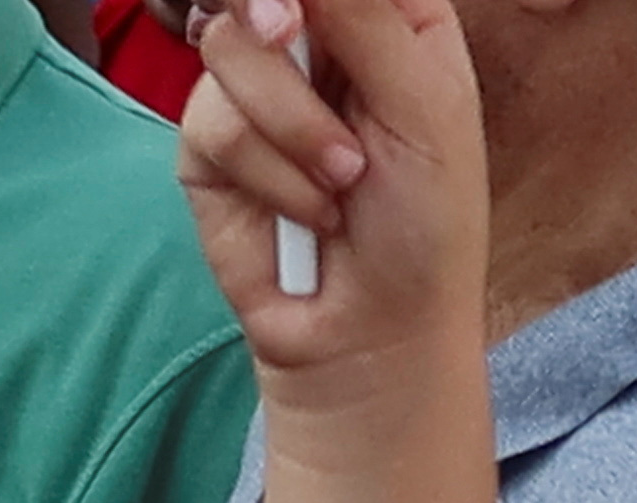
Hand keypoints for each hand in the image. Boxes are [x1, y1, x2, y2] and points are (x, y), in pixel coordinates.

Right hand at [185, 0, 501, 502]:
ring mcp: (259, 92)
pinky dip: (267, 173)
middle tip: (287, 32)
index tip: (301, 8)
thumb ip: (363, 15)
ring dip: (290, 123)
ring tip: (342, 182)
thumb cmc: (424, 227)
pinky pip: (212, 122)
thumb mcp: (423, 104)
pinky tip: (306, 215)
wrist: (374, 336)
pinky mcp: (212, 148)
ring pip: (231, 47)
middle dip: (275, 13)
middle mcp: (319, 40)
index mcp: (386, 17)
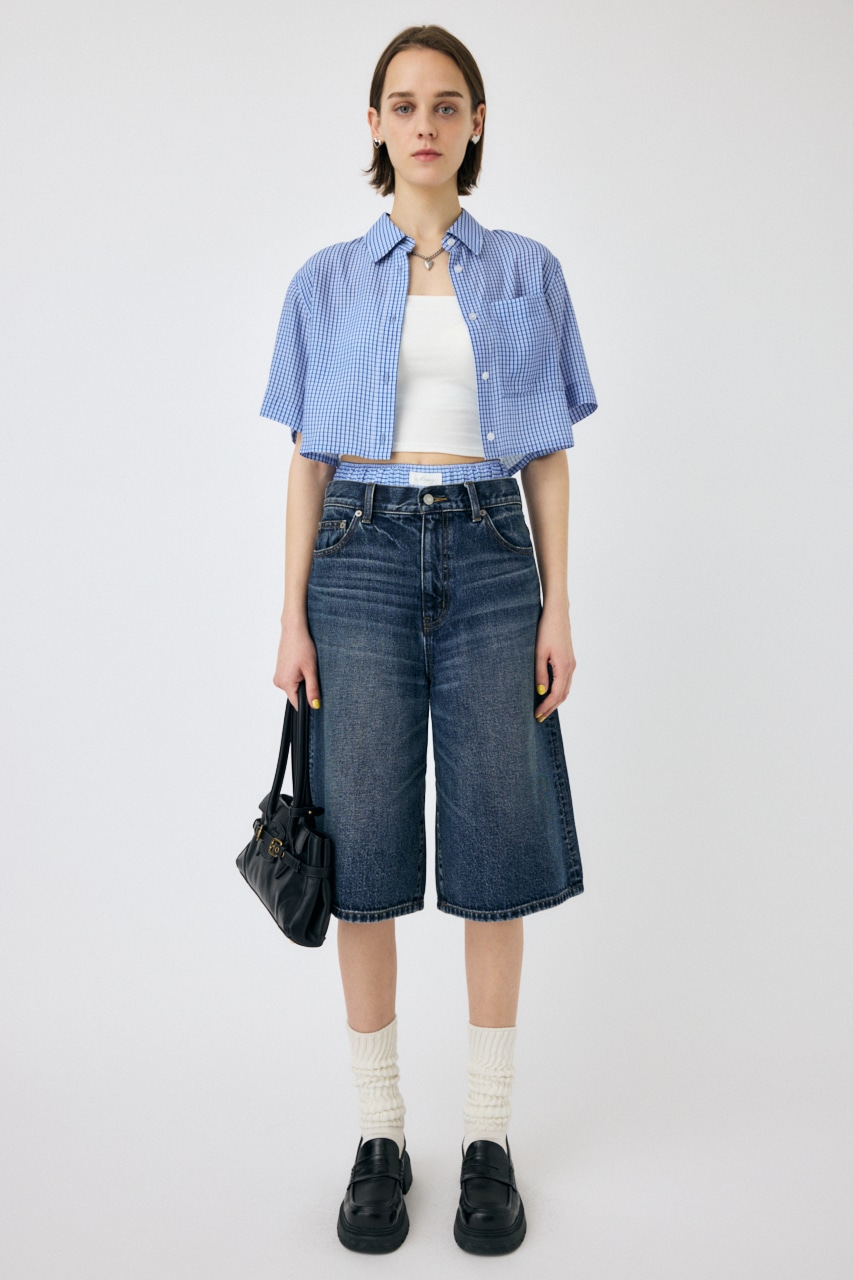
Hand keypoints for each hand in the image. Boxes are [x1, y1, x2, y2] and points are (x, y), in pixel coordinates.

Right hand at [273, 615, 321, 711]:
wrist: (294, 631)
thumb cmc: (302, 646)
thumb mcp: (311, 670)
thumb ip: (312, 689)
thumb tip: (314, 705)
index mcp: (285, 683)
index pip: (296, 704)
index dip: (308, 703)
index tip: (316, 697)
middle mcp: (278, 681)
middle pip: (295, 696)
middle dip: (305, 689)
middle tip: (311, 674)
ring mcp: (278, 676)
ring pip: (293, 688)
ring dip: (301, 682)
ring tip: (305, 667)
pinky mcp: (279, 671)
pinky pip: (290, 680)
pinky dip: (297, 676)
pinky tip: (300, 665)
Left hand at [534, 607, 575, 721]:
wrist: (557, 614)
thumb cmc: (546, 630)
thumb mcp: (538, 653)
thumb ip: (540, 674)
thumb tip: (541, 692)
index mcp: (563, 667)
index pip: (556, 694)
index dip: (546, 706)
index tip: (536, 715)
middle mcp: (570, 667)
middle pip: (563, 695)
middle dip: (551, 708)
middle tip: (538, 718)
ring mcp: (571, 664)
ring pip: (565, 689)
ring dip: (555, 701)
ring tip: (543, 709)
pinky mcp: (569, 660)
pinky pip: (565, 681)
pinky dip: (559, 691)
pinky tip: (549, 693)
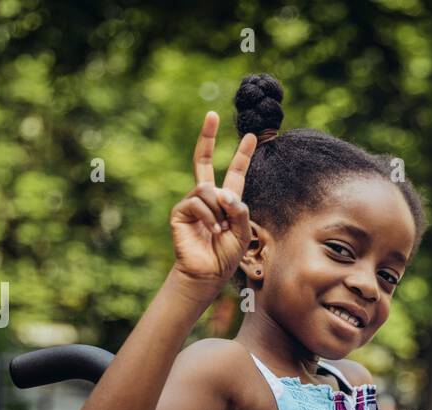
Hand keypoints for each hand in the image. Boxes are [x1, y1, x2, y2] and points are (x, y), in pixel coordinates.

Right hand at [169, 111, 256, 286]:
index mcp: (227, 200)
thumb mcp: (243, 232)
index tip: (251, 136)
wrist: (207, 273)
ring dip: (218, 210)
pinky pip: (197, 202)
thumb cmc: (226, 255)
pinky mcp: (180, 211)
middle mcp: (207, 197)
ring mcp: (192, 202)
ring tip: (220, 230)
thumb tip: (222, 192)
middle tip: (212, 114)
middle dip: (207, 136)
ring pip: (207, 188)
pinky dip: (209, 217)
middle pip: (204, 160)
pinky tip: (211, 231)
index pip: (235, 172)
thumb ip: (240, 209)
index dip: (242, 155)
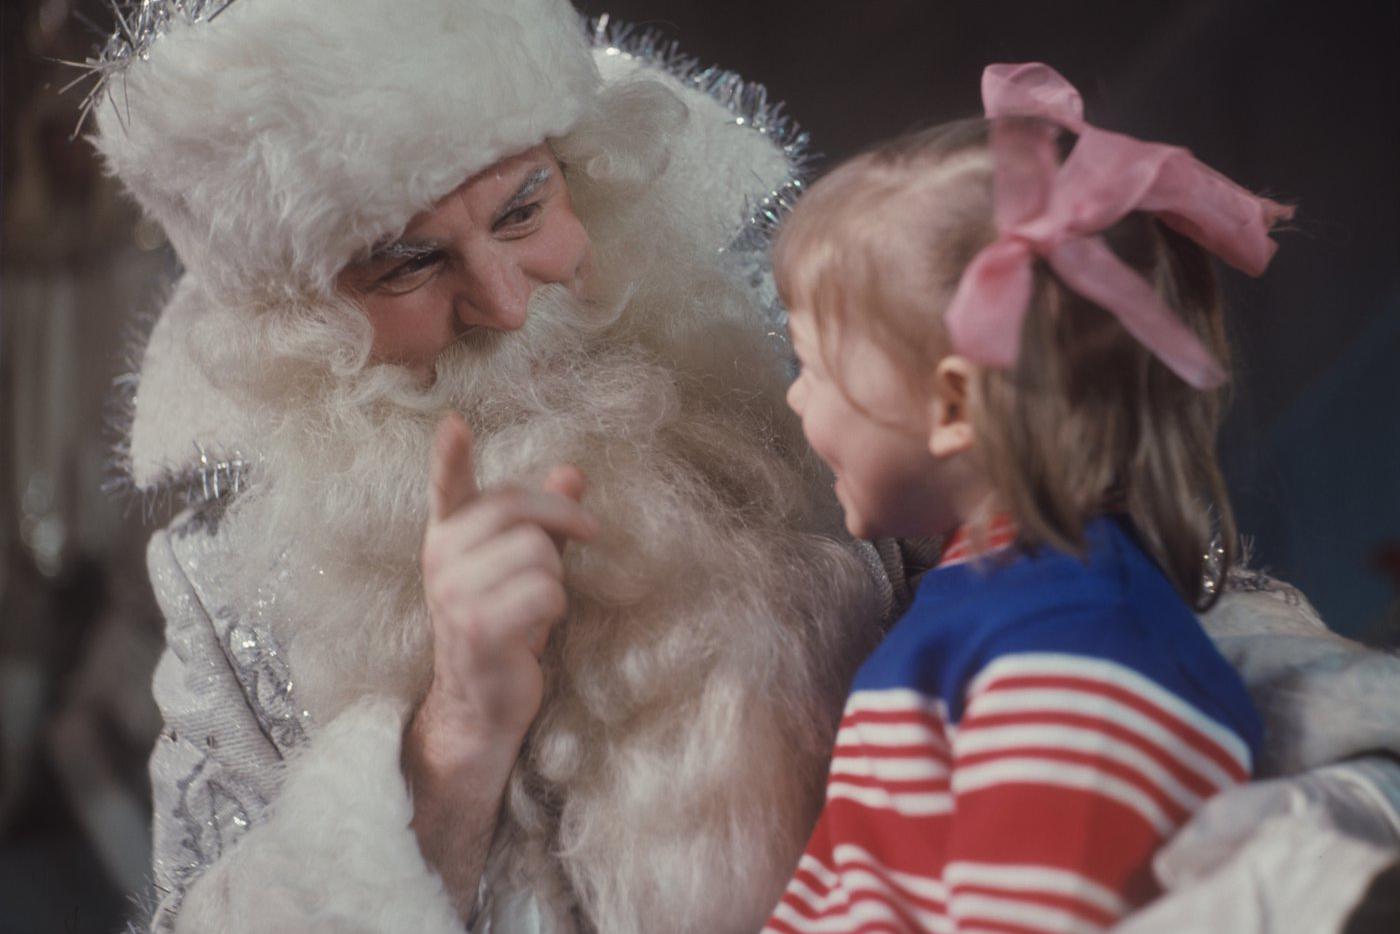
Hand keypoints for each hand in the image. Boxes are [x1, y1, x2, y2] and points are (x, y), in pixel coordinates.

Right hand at [418, 413, 596, 738]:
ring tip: (536, 601)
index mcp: (448, 534)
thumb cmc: (506, 620)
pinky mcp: (477, 627)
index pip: (447, 487)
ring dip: (555, 575)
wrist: (480, 701)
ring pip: (536, 551)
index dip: (451, 456)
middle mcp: (441, 558)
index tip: (453, 424)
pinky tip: (534, 629)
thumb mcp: (523, 562)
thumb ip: (544, 517)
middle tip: (588, 531)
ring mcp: (453, 594)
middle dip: (562, 518)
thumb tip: (572, 472)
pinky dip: (555, 607)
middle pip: (515, 506)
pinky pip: (543, 591)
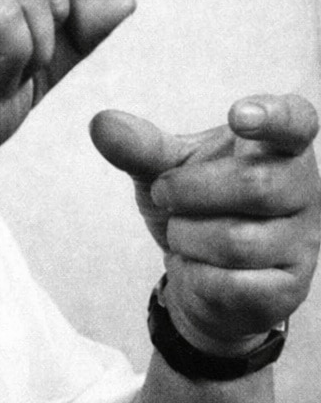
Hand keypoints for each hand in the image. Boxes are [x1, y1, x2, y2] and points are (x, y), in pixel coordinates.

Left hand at [90, 95, 320, 352]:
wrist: (200, 277)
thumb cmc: (192, 206)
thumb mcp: (162, 168)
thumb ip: (139, 145)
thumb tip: (101, 123)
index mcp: (278, 147)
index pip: (296, 122)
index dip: (273, 116)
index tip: (238, 115)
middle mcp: (303, 190)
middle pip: (256, 185)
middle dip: (189, 190)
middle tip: (164, 192)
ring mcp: (301, 241)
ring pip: (238, 241)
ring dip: (187, 236)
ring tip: (182, 232)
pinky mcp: (288, 288)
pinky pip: (235, 284)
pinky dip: (197, 274)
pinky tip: (196, 266)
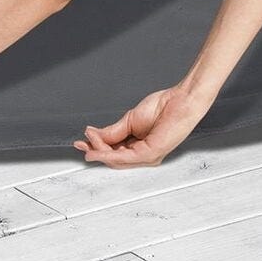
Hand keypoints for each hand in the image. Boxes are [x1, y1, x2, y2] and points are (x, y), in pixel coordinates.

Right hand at [76, 85, 203, 166]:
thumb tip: (95, 136)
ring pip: (117, 160)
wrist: (180, 101)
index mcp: (140, 148)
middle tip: (81, 143)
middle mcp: (144, 156)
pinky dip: (108, 154)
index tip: (83, 138)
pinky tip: (97, 149)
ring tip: (86, 141)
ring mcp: (148, 157)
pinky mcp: (151, 154)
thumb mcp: (130, 120)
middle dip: (95, 151)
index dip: (97, 147)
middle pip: (113, 159)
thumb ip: (113, 131)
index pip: (115, 152)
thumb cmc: (163, 108)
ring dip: (99, 151)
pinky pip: (125, 157)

-- -- --

◆ Work to be completed:
Each record should appear again exactly as it stands, with no picture included.

◆ Answer to the problem:
Hand keypoints for each hand in the image. Boxes are [x1, y1, x2, y2] and points are (x, y), in pixel coordinates.

Right hand at [185, 0, 501, 502]:
ring mcp: (259, 92)
pinky dip: (267, 173)
middle tip: (287, 32)
index tip: (301, 8)
thumb ip: (363, 15)
ring dip: (290, 123)
ring tip: (342, 182)
thumb cmc: (424, 227)
pinky pip: (212, 122)
thumb mcp: (423, 104)
pinky tip: (306, 215)
wrist: (374, 336)
pinky mcp: (212, 148)
ring pip: (231, 47)
middle dip: (275, 13)
middle mcp: (319, 40)
index mcp: (386, 17)
Hand keypoints for each hand in the image. Boxes are [x1, y1, x2, y2] and points are (x, y), in pixel coordinates.

Right hand at [273, 615, 321, 711]:
wrist: (294, 631)
thumb cmc: (302, 646)
thumb mcp: (311, 670)
thumb ip: (312, 689)
thumb tip: (314, 705)
index mcp: (285, 683)
index pip: (296, 704)
index dip: (308, 703)
index tip: (316, 697)
middle mcp: (278, 681)
middle pip: (295, 696)
middle dip: (305, 689)
middle tip: (311, 674)
ring mcp: (278, 676)
ring pip: (293, 688)
ring dip: (301, 682)
ring tip: (305, 667)
pinky mcp: (279, 671)
pinky pip: (290, 680)
pinky dip: (297, 676)
pinky tip: (300, 665)
Left hand at [534, 607, 575, 721]:
wrist: (557, 614)
thumb cmc: (546, 630)
thumb mcp: (538, 653)
thumb ip: (540, 674)
thumb tip: (541, 692)
index mcp: (563, 667)
index pip: (556, 694)
index dip: (546, 706)
index tip: (536, 715)
middle mcp: (570, 667)
middle pip: (563, 695)
middle dip: (551, 708)
middle tip: (538, 718)
ring mcp: (571, 664)
ring pip: (565, 689)
ring dip: (555, 701)
ring tip: (543, 709)
pinky mcp: (569, 660)
pinky pip: (565, 681)
pinky dip: (559, 691)
pinky tip: (549, 693)
Hand keypoints for each hand in the image. Boxes are [x1, y1, x2, y2] and points are (x, y), in pixel coordinates.

Right hand at [169, 111, 256, 286]:
index mcp: (227, 200)
thumb mcp: (243, 232)
index tip: (251, 136)
wrist: (207, 273)
ring dip: (218, 210)
pinky pip: (197, 202)
thumb cmc: (226, 255)
pinky mcp: (180, 211)
middle mcp: (207, 197)
ring mcp: (192, 202)
ring tip: (220, 230)
thumb tip: (222, 192)
middle tip: (212, 114)
middle dip: (207, 136)
ring pip: (207, 188)
pinky dip: (209, 217)
middle pip: (204, 160)
pinky tip: (211, 231)
index pip: (235, 172)
thumb ip: (240, 209)
index dip: (242, 155)
Hand keypoints for each hand in the image. Boxes are [x1, y1, x2, y2] and points are (x, y), in pixel coordinates.

Right hand at [418, 413, 596, 738]:
ring tip: (536, 601)
index mcp: (448, 534)
thumb cmc: (506, 620)
pinky mcp: (477, 627)
index pip: (447, 487)
ring dip: (555, 575)
wrist: (480, 701)
ring pip: (536, 551)
index dip: (451, 456)
middle mcp: (441, 558)
index tip: (453, 424)
pinky tip: (534, 629)
thumb mcp: (523, 562)
thumb ip: (544, 517)
middle tip: (588, 531)
ring mcp: (453, 594)
middle dip: (562, 518)
thumb tip: (572, 472)
pinky dip: (555, 607)
middle pip: (515, 506)
pinky pip: (543, 591)
Hand keypoints for each hand in the image. Boxes are [x1, y1, x2, y2] and points are (x, y), in pixel coordinates.

Left hand at [90, 95, 320, 352]:
wrist: (200, 277)
thumb cmc: (192, 206)
thumb mcp: (162, 168)
thumb ip: (139, 145)
thumb tip: (101, 123)
index mcp: (278, 147)
index pip: (296, 122)
index dip: (273, 116)
index tip: (238, 115)
middle mcp: (303, 190)
middle pip: (256, 185)
middle dip: (189, 190)
middle tip: (164, 192)
ring mcp: (301, 241)
ring pip: (238, 241)
ring dip: (187, 236)
ring tip: (182, 232)
pinky mcp: (288, 288)
pinky pip: (235, 284)
pinky dip: (197, 274)
pinky tip: (196, 266)
Hand keypoints for each hand in the image. Boxes are [x1, y1, x2, y2] and points are (x, y), in pixel coordinates.

Right hand at [76, 85, 203, 166]:
thumb tip: (95, 136)
ring pip: (117, 160)
wrist: (180, 101)
index mcp: (140, 148)
middle tip: (81, 143)
middle mcp: (144, 156)
pinky dip: (108, 154)
index tip: (83, 138)
pinky tip: (97, 149)
ring tip: (86, 141)
ring mcp: (148, 157)
pinky mcp: (151, 154)
thumb mcp: (130, 120)
middle dip: (95, 151)
index dip: (97, 147)
middle pip: (113, 159)
thumb ip: (113, 131)
index pip: (115, 152)
thumb cmc: (163, 108)
ring dip: (99, 151)
pinky pip: (125, 157)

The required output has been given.